1) Sell Mobility and Mobile Patents to Samsung or Cisco:  While the trend towards Mobility is a convincing reason for Alcatel-Lucent to stay in the wireless infrastructure business, the company does not have enough scale vs. other businesses like IP Routing and Optical.  The rapid decline of legacy high margin CDMA technology also makes the wireless business likely loss making now and into the future.  Given US security concerns as evidenced by the recent US review of Huawei and ZTE, I believe this business could only be sold to a “Western friendly” company.
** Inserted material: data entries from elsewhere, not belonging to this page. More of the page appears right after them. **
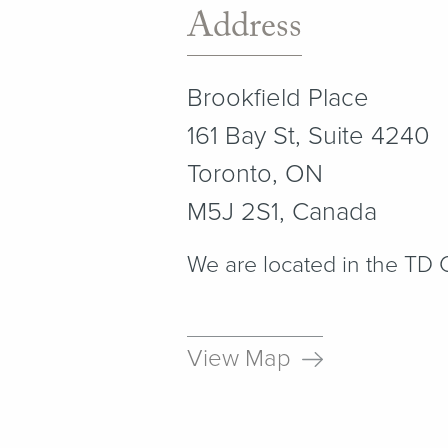
Address
Brookfield Place
161 Bay St, Suite 4240
Toronto, ON
M5J 2S1, Canada
We are located in the TD
View Map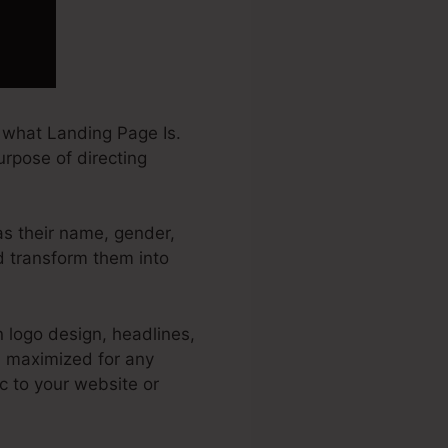
 what Landing Page Is.
urpose of directing
 as their name, gender,
nd transform them into
 logo design, headlines,
s maximized for any
ic to your website or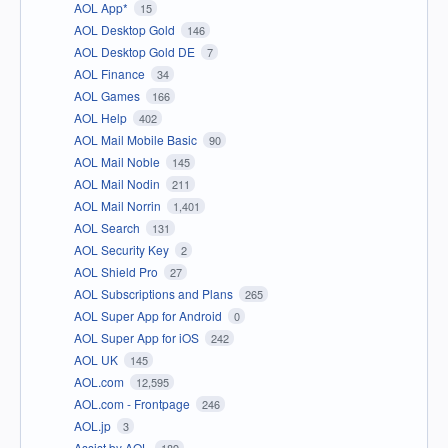
AOL App*
15
AOL Desktop Gold
146
AOL Desktop Gold DE
7
AOL Finance
34
AOL Games
166
AOL Help
402
AOL Mail Mobile Basic
90
AOL Mail Noble
145
AOL Mail Nodin
211
AOL Mail Norrin
1,401
AOL Search
131
AOL Security Key
2
AOL Shield Pro
27
AOL Subscriptions and Plans
265
AOL Super App for Android
0
AOL Super App for iOS
242
AOL UK
145
AOL.com
12,595
AOL.com - Frontpage
246
AOL.jp
3
Assist by AOL
189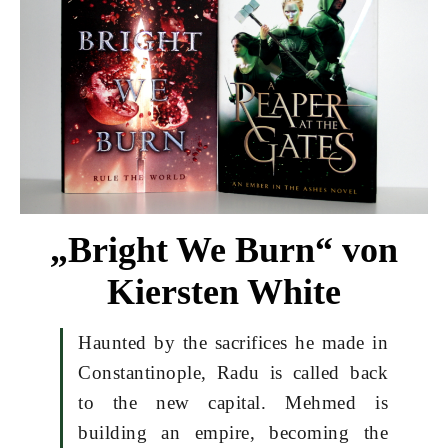
„Bright We Burn“ von
Kiersten White
Haunted by the sacrifices he made in
Constantinople, Radu is called back
to the new capital. Mehmed is
building an empire, becoming the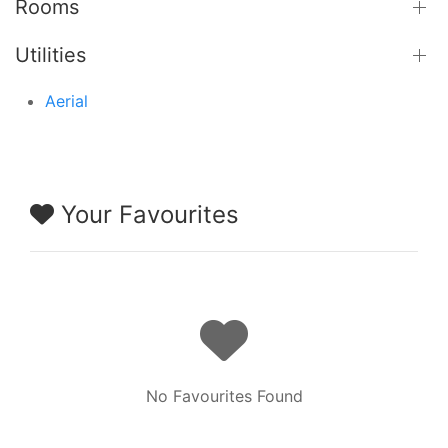
Rooms
Utilities
Aerial
Your Favourites
No Favourites Found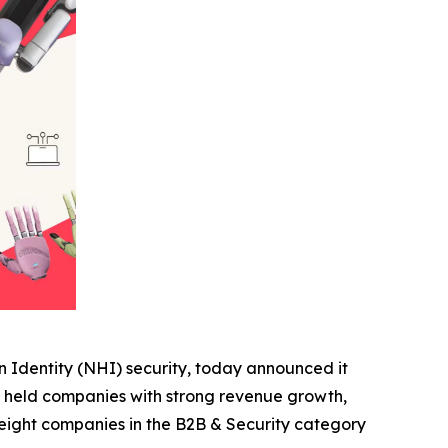
 Identity (NHI) security, today announced it
ly held companies with strong revenue growth,
 eight companies in the B2B & Security category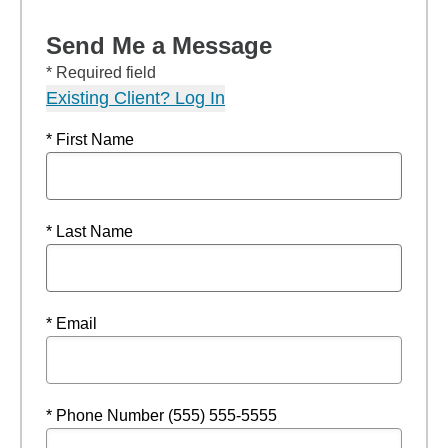
Send Me a Message
* Required field
Existing Client? Log In
* First Name
* Last Name
* Email
* Phone Number (555) 555-5555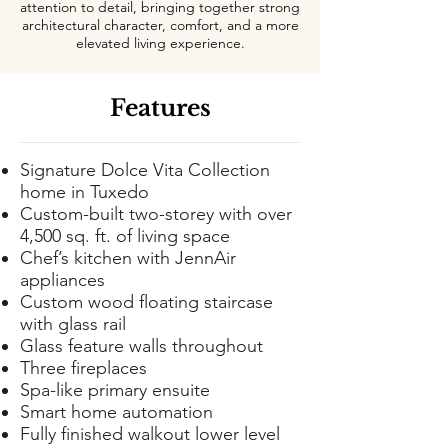
attention to detail, bringing together strong
architectural character, comfort, and a more
elevated living experience.
Features
Signature Dolce Vita Collection
home in Tuxedo
Custom-built two-storey with over
4,500 sq. ft. of living space
Chef’s kitchen with JennAir
appliances
Custom wood floating staircase
with glass rail
Glass feature walls throughout
Three fireplaces
Spa-like primary ensuite
Smart home automation
Fully finished walkout lower level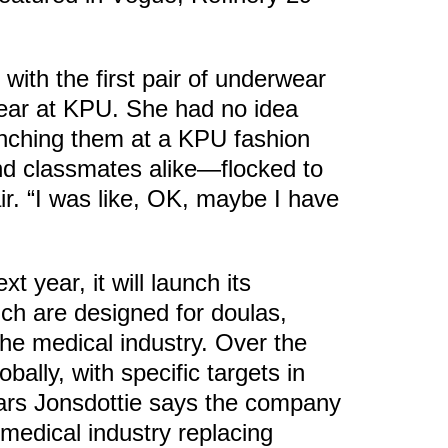
ith the first pair of underwear
 year at KPU. She had no idea
unching them at a KPU fashion
d classmates alike—flocked to
ir. “I was like, OK, maybe I have
t year, it will launch its
ich are designed for doulas,
he medical industry. Over the
bally, with specific targets in
ears Jonsdottie says the company
 medical industry replacing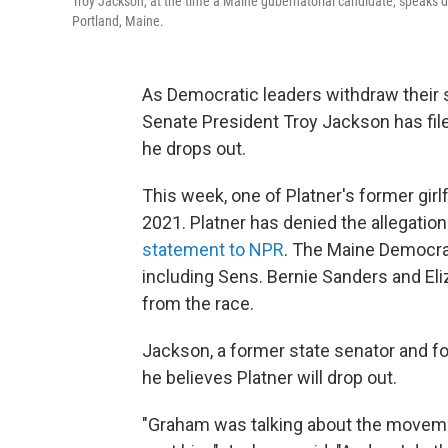
Troy Jackson, at the time a Maine gubernatorial candidate, speaks du
Portland, Maine.
As Democratic leaders withdraw their 
Senate President Troy Jackson has filed
he drops out.
This week, one of Platner's former girl
2021. Platner has denied the allegations
statement to NPR
. The Maine Democrat
including Sens. Bernie Sanders and Eli
from the race.
Jackson, a former state senator and fo
he believes Platner will drop out.
"Graham was talking about the moveme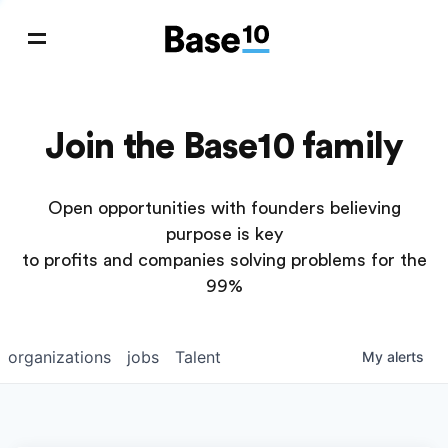
Join the Base10 family
Open opportunities with founders believing
purpose is key
to profits and companies solving problems for the
99%
organizations
jobs
Talent
My
alerts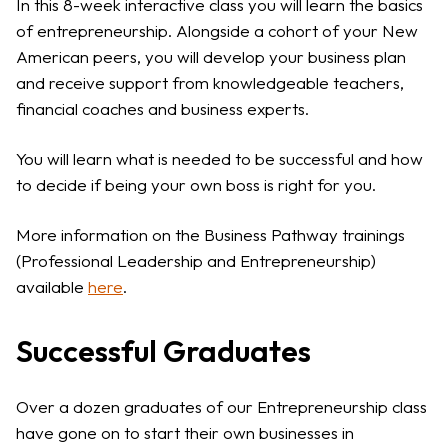
In this 8-week interactive class you will learn the basics
of entrepreneurship. Alongside a cohort of your New
American peers, you will develop your business plan
and receive support from knowledgeable teachers,
financial coaches and business experts.
You will learn what is needed to be successful and how
to decide if being your own boss is right for you.
More information on the Business Pathway trainings
(Professional Leadership and Entrepreneurship)
available
here
.
Successful Graduates
Over a dozen graduates of our Entrepreneurship class
have gone on to start their own businesses in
Samsung makes the most sense given its already in the wireless infrastructure business (but lacks scale), has strong financials, can complement its strong mobile handset business and would welcome additional intellectual property in its ongoing patent war with Apple.  While Cisco is a longer shot given its lack of historical desire to be supplier of base stations (although it did try and fail to enter the WiMax market via an acquisition in the past), its ability to garner more presence with leading global services providers could make such a transaction somewhat enticing.    Hey, if Cisco acquired Scientific-Atlanta, why not think about them considering the Alcatel-Lucent wireless business if it went up for sale?

2) Double Down On IP Routing and Optical:  Where Alcatel-Lucent has scale, competitive technology and better prospects for profitability in my view is in the IP Router and Optical Systems market.  The company is number two globally in edge IP Routers and in the top two in Optical Systems.   The ongoing convergence of IP and Optical also provides unique competitive positioning.  While the company does have global scale in the Broadband Access market, there is little or no growth in this business going forward.  The company should likely stay in the business with a transition to more of a services/OEM model by utilizing more focused vendors in this market for future upgrades of the installed base.

3) Jettison the Enterprise Business: The Alcatel-Lucent Enterprise business is competitively in a weak position with little if any product leadership and lack of scale.  According to the company’s financial reports, the business is still generating a small profit.  I believe divesting this business and letting it fend for itself is the best outcome given it has little synergies with the service provider business and creates little or no value within the overall company.  Its not clear the Enterprise business would compete effectively as a stand alone company, but given management was not able to find a buyer for the unit over the past several years at any price, there is nothing to lose letting it go its own way.

Well those are my thoughts, lets see what Ben and team decide to do.